現役保育士さんならもちろん知っているけど、転職しようとしている人だったら今さら聞けない「保育園と幼稚園の違い」。どちらに就職しようか悩んでいるという方もいるでしょうね。そこで今回は、保育園と幼稚園の違いを5つ、ピックアップしてみました。それぞれの目的や、働くメリット・デメリットもあわせてご紹介します。ぜひ参考にしてください!
保育園と幼稚園の5つの違い
保育園と幼稚園というのは、よく混同されがちですが、両者はまったく似て非なるものです。
何が違うのか? というと、具体的には次の5点です。
- 管轄
- 目的
- 子どもの年齢
- 保育時間
- 料金
それぞれを詳しく解説していきますので、保育・教育への理解を深めてくださいね。
保育園と幼稚園の違い① 管轄
保育園と幼稚園は、まず管轄が異なります。
まず保育園ですが、これは「厚生労働省」が管轄する施設で、ここで働くためには国家資格である「保育士資格」を取得する必要があります。

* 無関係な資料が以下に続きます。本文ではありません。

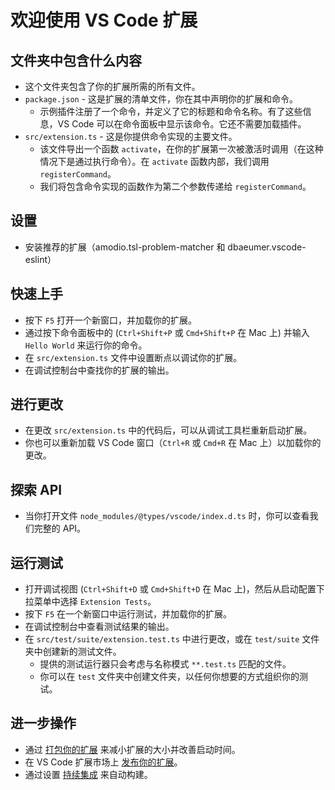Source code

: <!--
 * @FilePath: /interfaceautomation/vsc-extension-quickstart.md
 * @Description: 
-->
# 欢迎使用 VS Code 扩展

## 文件夹中包含什么内容

* 这个文件夹包含了你的扩展所需的所有文件。
* `package.json` - 这是扩展的清单文件，你在其中声明你的扩展和命令。
  * 示例插件注册了一个命令，并定义了它的标题和命令名称。有了这些信息，VS Code 可以在命令面板中显示该命令。它还不需要加载插件。
* `src/extension.ts` - 这是你提供命令实现的主要文件。
  * 该文件导出一个函数 `activate`，在你的扩展第一次被激活时调用（在这种情况下是通过执行命令）。在 `activate` 函数内部，我们调用 `registerCommand`。
  * 我们将包含命令实现的函数作为第二个参数传递给 `registerCommand`。

## 设置

* 安装推荐的扩展（amodio.tsl-problem-matcher 和 dbaeumer.vscode-eslint）

## 快速上手

* 按下 `F5` 打开一个新窗口，并加载你的扩展。
* 通过按下命令面板中的 (`Ctrl+Shift+P` 或 `Cmd+Shift+P` 在 Mac 上) 并输入 `Hello World` 来运行你的命令。
* 在 `src/extension.ts` 文件中设置断点以调试你的扩展。
* 在调试控制台中查找你的扩展的输出。

## 进行更改

* 在更改 `src/extension.ts` 中的代码后，可以从调试工具栏重新启动扩展。
* 你也可以重新加载 VS Code 窗口（`Ctrl+R` 或 `Cmd+R` 在 Mac 上）以加载你的更改。

## 探索 API

* 当你打开文件 `node_modules/@types/vscode/index.d.ts` 时，你可以查看我们完整的 API。

## 运行测试

* 打开调试视图 (`Ctrl+Shift+D` 或 `Cmd+Shift+D` 在 Mac 上)，然后从启动配置下拉菜单中选择 `Extension Tests`。
* 按下 `F5` 在一个新窗口中运行测试，并加载你的扩展。
* 在调试控制台中查看测试结果的输出。
* 在 `src/test/suite/extension.test.ts` 中进行更改，或在 `test/suite` 文件夹中创建新的测试文件。
  * 提供的测试运行器只会考虑与名称模式 `**.test.ts` 匹配的文件。
  * 你可以在 `test` 文件夹中创建文件夹，以任何你想要的方式组织你的测试。

## 进一步操作

* 通过 [打包你的扩展](https://code.visualstudio.com/api/working-with-extensions/bundling-extension) 来减小扩展的大小并改善启动时间。
* 在 VS Code 扩展市场上 [发布你的扩展](https://code.visualstudio.com/api/working-with-extensions/publishing-extension)。
* 通过设置 [持续集成](https://code.visualstudio.com/api/working-with-extensions/continuous-integration) 来自动构建。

「保育園」というのは通称名で、正式には「保育所」と言います。
児童福祉法第7条に定められている「児童福祉施設」で、法律基準は児童福祉法です。
主に、「保護者が就労や病気によって子どもを十分に養育できない場合、保護者に代わって子どもを預かって身の回りのお世話をする施設」として、全国各地に設置されています。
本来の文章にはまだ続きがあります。